Supreme Court allows rape victim to terminate ‘post-20 weeks’ pregnancy

The Supreme Court today granted permission to a rape victim-petitioner to terminate her pregnancy, despite her having crossed the twenty week bar laid down under Section 3 of the Medical Termination of Pregnancy Act, 1971.

Attorney General Mukul Rohatgi appeared for the Union of India, to assist the Court in its quandary. The Bench, which heard the matter, comprised of Justices JS Khehar and Arun Mishra.

The petitioner, by the pseudonym of Ms. X, had approached the Supreme Court last week challenging the constitutional validity of Section 3(2) of the Medical Termination of Pregnancy Act, 1971.

The said provision does not allow for an abortion after a period of twenty weeks unless there is a threat to the life of the mother. The petitioner had also sought permission for abortion since the doctors had opined that the new born child will not survive beyond a few hours due to severe abnormality.

The court had issued notice to the Central and Maharashtra governments last week and also directed a medical board to be constituted to determine the status of the pregnancy of Ms. X, and to ascertain whether it would be feasible to abort the foetus.

== == ==

Please answer these questions from the article on the Supreme Court ruling:
(a) Who appeared for the Union of India?
(b) Which justices made up the Bench that heard the matter?
(c) To which governments did the court issue notice last week?

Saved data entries
== == ==

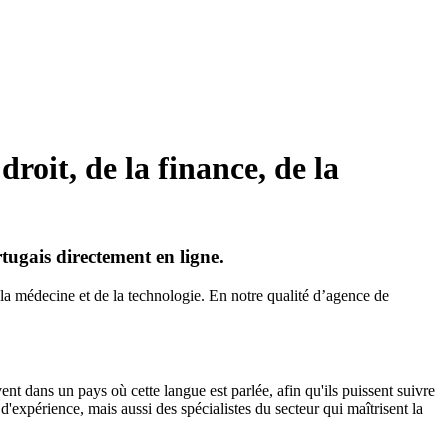
roit, de la finance, de la
rtugais directement en ligne.
 la médecine et de la technologie. En notre qualité d’agence de
nt dans un pays où cette langue est parlée, afin qu'ils puissent suivre
expérience, mais aussi des spécialistes du secteur qui maîtrisent la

== == ==

_Exercise response_
(a) Attorney General Mukul Rohatgi
(b) Justices JS Khehar and Arun Mishra
(c) The Central and Maharashtra governments